Question
Here are Multi-Universals Project Payoffs on a $100m. investment: Cash Flow if State of the Economy is Good Bad Probability of Good Expected Value Project
Here are Multi-Universals Project Payoffs on a $100m. investment:
| Cash Flow if State of the Economy is |
|
| |
| Good | Bad | Probability of Good | Expected Value |
Project A | $130 million | $50 million | 0.8 | $114 million |
Project B | $150 million | $50 million | 0.2 | $70 million |
Assume that investors are risk neutral and that the risk-free required rate of return is zero.

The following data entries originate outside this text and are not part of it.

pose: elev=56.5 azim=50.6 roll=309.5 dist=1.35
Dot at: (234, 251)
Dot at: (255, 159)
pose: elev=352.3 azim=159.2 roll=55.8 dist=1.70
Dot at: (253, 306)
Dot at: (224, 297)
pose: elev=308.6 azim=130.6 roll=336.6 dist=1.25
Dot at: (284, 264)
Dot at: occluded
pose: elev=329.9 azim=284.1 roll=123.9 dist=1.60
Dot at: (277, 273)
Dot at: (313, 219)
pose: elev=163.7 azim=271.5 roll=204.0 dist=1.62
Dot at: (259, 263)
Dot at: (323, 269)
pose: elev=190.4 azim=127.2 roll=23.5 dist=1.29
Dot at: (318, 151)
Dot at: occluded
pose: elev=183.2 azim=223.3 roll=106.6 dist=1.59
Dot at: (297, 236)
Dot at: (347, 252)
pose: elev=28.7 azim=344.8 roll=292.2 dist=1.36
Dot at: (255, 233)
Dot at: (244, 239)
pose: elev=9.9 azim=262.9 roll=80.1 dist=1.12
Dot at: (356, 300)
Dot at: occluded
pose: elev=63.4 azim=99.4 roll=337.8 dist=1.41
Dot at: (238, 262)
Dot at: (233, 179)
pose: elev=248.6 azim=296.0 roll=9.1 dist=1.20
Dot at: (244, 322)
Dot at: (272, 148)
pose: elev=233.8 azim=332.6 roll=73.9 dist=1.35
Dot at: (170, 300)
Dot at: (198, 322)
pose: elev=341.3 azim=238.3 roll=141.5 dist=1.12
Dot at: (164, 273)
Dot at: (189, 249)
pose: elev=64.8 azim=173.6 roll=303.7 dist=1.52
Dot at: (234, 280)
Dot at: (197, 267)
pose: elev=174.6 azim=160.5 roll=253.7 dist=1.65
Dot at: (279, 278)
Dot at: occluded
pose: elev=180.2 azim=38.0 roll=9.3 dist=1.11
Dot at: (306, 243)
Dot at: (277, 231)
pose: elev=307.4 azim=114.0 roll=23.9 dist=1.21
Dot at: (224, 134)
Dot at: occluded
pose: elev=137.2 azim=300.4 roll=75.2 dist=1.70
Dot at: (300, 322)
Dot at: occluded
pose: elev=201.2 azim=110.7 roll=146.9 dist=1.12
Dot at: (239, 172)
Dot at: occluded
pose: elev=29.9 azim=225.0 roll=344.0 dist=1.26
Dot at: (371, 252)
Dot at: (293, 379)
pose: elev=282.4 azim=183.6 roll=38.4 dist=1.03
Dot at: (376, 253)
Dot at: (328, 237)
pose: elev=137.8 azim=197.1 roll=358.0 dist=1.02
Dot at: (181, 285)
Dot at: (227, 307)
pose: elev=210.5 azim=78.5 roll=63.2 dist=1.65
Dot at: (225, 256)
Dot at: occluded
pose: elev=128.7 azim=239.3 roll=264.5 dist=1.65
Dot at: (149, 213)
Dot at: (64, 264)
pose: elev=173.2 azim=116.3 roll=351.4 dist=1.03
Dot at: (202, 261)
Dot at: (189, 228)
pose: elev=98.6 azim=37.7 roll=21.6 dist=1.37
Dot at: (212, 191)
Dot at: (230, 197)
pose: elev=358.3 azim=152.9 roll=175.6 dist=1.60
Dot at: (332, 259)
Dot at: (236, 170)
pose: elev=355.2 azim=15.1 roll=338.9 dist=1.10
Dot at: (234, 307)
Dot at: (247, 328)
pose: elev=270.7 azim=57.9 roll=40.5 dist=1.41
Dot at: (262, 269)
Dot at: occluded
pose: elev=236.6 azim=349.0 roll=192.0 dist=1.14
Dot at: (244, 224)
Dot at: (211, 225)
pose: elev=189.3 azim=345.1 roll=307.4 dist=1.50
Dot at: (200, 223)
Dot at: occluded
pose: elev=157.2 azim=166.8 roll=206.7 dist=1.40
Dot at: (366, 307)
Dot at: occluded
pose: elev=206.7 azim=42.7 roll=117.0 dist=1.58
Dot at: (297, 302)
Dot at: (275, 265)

Suppose bondholders assume that the firm will choose Project A. Then the stated interest rate will be 12.5% because at this stated rate, the expected return to bondholders will be exactly 0%, which is the equilibrium risk-free required rate of return. This can be seen from the table below:
Project A | Payoff to project | Payoff to bondholders | Payoff to equityholders |
Good State (p=0.8) | 130 | 112.5 | 17.5 |
Bad State (p=0.2) | 50 | 50 | 0 |
Expected Payoff | 114 | 100 | 14 |
However, if bondholders make this assumption and require a stated rate of interest of only 12%, stockholders have an incentive to choose project B. This can be seen by comparing the above payoff matrix with the following payoff matrix detailing payoffs from project B:
Project B | Payoff to project | Payoff to bondholders | Payoff to equityholders |
Good State (p=0.2) | 150 | 112.5 | 37.5 |
Bad State (p=0.8) | 50 | 50 | 0 |
Expected Payoff | 70 | 62.5 | 7.5 |
Complete the payoff matrix from the Credit Rationing Problem with a 0% risk-free required rate of return for the case where the bondholders assume project B will be chosen. In particular, answer the question as to which project equity holders will choose under this assumption.